BEGIN Task inputs
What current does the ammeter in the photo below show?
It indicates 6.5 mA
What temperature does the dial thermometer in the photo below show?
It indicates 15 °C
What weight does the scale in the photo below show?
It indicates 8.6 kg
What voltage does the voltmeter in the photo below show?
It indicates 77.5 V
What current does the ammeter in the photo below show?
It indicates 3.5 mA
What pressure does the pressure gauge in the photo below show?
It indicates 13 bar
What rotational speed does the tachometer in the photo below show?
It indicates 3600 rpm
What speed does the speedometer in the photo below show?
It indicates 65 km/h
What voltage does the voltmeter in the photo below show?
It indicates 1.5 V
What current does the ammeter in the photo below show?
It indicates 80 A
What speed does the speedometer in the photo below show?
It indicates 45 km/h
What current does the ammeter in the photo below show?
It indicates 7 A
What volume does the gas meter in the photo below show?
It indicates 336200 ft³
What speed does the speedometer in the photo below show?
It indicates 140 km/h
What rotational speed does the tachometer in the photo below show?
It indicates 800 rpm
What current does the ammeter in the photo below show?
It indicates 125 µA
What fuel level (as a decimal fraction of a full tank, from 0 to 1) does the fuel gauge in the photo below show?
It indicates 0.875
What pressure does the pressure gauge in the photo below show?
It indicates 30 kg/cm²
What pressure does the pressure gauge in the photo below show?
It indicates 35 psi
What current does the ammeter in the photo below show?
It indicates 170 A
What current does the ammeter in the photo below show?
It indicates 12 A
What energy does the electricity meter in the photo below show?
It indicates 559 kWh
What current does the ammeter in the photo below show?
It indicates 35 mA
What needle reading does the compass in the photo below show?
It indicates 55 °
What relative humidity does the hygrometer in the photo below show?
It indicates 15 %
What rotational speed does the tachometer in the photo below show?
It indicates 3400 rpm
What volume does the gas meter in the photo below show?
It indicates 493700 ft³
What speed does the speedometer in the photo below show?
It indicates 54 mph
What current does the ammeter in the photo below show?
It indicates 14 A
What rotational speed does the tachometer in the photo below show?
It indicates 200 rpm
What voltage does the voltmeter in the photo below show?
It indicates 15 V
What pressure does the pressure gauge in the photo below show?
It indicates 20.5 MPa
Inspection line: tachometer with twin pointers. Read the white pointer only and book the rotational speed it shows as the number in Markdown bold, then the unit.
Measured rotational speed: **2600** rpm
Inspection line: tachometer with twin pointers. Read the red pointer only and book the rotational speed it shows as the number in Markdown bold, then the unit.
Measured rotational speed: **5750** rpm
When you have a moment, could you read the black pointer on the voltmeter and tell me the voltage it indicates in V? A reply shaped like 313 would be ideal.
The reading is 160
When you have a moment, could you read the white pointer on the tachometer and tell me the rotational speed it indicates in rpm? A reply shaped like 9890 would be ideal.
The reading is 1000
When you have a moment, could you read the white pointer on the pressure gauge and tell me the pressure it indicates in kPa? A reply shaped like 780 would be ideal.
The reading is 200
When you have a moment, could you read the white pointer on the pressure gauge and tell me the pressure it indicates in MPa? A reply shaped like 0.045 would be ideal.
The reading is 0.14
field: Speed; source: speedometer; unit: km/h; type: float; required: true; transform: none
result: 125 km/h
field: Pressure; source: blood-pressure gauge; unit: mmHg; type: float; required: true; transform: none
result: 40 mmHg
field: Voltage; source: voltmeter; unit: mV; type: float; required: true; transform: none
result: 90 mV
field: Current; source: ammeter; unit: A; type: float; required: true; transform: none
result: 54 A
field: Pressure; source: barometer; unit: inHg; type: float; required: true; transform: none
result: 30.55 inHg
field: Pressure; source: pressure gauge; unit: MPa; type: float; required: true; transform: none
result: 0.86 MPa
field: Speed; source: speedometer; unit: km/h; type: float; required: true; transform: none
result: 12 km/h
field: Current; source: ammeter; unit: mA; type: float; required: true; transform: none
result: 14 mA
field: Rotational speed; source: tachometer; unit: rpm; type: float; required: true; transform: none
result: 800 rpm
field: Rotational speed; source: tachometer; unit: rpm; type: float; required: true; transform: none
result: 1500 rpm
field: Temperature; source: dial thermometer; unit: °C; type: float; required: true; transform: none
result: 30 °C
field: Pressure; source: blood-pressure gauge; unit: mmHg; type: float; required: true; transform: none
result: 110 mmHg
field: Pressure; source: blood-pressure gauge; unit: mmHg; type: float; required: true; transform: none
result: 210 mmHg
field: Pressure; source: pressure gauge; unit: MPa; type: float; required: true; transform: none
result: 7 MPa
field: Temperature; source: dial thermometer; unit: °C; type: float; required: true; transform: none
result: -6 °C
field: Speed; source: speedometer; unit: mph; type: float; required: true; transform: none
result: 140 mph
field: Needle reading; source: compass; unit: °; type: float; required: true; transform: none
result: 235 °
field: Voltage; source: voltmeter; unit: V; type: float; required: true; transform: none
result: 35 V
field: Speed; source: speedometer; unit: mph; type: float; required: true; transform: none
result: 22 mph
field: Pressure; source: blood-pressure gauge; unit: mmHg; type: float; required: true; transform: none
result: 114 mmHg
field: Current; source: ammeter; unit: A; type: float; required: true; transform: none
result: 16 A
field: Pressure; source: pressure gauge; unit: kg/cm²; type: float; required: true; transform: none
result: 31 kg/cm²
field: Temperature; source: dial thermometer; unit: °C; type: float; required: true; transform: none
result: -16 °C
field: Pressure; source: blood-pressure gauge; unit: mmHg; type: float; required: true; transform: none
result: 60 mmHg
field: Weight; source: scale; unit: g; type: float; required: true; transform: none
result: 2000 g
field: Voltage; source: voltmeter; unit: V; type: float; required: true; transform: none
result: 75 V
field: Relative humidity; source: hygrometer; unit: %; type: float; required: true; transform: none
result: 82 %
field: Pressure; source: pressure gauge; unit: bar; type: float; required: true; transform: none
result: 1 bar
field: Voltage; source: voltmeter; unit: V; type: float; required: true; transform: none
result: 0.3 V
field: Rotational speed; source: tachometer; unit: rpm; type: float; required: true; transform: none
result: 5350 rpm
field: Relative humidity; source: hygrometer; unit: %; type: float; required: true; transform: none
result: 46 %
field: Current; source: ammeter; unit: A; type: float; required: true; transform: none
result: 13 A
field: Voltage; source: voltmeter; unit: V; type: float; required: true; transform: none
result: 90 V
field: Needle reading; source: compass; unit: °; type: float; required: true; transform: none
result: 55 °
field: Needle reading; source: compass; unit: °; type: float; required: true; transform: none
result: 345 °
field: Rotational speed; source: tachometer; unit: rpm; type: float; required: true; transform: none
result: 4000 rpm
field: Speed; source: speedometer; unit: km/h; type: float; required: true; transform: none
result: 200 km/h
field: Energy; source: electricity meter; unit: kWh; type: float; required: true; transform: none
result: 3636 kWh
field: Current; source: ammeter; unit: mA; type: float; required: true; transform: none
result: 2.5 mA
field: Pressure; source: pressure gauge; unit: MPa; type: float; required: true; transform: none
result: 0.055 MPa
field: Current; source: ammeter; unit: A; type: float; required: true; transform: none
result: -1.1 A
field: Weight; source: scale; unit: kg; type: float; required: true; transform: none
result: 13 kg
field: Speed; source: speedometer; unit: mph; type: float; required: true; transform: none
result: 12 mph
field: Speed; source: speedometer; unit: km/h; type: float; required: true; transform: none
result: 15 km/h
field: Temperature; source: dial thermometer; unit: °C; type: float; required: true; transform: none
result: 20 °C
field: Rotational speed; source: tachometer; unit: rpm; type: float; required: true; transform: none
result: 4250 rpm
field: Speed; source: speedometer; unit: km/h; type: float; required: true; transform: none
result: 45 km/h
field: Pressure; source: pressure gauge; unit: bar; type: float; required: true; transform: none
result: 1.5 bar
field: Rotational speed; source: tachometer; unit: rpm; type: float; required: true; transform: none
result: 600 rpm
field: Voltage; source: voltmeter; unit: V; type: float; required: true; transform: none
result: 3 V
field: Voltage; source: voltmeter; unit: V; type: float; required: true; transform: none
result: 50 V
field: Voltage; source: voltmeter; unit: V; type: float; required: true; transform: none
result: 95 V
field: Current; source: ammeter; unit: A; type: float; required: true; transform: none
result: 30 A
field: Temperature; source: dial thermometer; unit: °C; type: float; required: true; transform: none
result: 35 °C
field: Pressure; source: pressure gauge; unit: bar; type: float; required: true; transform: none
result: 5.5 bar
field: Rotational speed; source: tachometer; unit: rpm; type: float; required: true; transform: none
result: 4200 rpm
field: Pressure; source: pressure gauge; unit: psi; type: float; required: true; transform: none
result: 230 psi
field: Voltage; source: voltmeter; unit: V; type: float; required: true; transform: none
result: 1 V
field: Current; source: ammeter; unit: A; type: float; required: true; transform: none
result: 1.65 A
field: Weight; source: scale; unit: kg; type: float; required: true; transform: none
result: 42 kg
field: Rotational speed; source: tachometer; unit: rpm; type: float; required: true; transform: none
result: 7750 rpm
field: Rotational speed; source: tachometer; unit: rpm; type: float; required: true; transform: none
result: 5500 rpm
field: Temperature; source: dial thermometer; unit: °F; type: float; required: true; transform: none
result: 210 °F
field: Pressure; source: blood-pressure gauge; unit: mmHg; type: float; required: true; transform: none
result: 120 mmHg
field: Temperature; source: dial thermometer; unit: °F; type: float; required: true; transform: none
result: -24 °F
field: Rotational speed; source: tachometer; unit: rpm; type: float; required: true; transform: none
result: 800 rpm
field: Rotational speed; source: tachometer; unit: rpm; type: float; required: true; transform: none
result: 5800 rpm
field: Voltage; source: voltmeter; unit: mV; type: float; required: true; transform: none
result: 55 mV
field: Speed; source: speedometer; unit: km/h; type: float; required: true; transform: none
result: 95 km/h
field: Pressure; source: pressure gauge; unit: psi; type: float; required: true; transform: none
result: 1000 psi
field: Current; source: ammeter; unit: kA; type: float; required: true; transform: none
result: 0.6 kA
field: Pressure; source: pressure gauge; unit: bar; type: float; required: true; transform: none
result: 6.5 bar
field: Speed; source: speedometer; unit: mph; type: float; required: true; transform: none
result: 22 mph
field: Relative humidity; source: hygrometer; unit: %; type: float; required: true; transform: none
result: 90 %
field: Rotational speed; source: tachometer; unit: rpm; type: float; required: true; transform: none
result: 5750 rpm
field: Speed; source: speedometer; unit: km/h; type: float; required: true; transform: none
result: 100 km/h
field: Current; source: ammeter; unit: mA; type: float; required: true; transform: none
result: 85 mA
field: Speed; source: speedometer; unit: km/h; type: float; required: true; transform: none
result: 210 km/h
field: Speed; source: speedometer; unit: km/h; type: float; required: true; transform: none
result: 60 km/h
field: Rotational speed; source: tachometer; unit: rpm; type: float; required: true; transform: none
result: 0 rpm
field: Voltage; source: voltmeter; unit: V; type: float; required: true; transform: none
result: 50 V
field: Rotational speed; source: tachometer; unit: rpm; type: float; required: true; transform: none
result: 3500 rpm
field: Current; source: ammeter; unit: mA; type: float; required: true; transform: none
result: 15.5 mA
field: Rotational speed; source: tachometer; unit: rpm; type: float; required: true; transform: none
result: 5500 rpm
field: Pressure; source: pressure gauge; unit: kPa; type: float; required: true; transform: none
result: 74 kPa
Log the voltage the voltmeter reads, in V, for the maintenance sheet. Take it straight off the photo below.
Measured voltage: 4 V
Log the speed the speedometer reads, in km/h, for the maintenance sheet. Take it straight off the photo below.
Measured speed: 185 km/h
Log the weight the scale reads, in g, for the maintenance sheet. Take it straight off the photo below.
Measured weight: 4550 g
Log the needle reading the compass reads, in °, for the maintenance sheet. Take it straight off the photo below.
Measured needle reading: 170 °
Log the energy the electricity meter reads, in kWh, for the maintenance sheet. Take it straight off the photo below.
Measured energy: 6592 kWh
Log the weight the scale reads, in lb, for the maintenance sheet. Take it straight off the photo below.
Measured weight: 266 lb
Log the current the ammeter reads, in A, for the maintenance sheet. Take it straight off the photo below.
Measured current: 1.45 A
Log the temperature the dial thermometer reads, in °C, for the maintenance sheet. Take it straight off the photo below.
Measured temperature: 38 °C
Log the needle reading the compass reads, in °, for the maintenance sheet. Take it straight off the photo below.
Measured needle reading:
END Task inputs
### Exercise requirements
Copy the lines above word for word, beginning at the line that contains "What relative humidity" and stopping after the line that contains "It indicates 54 mph".

### Solution for this problem
What relative humidity does the hygrometer in the photo below show?
It indicates 15 %
What rotational speed does the tachometer in the photo below show?
It indicates 3400 rpm
What volume does the gas meter in the photo below show?
It indicates 493700 ft³
What speed does the speedometer in the photo below show?
It indicates 54 mph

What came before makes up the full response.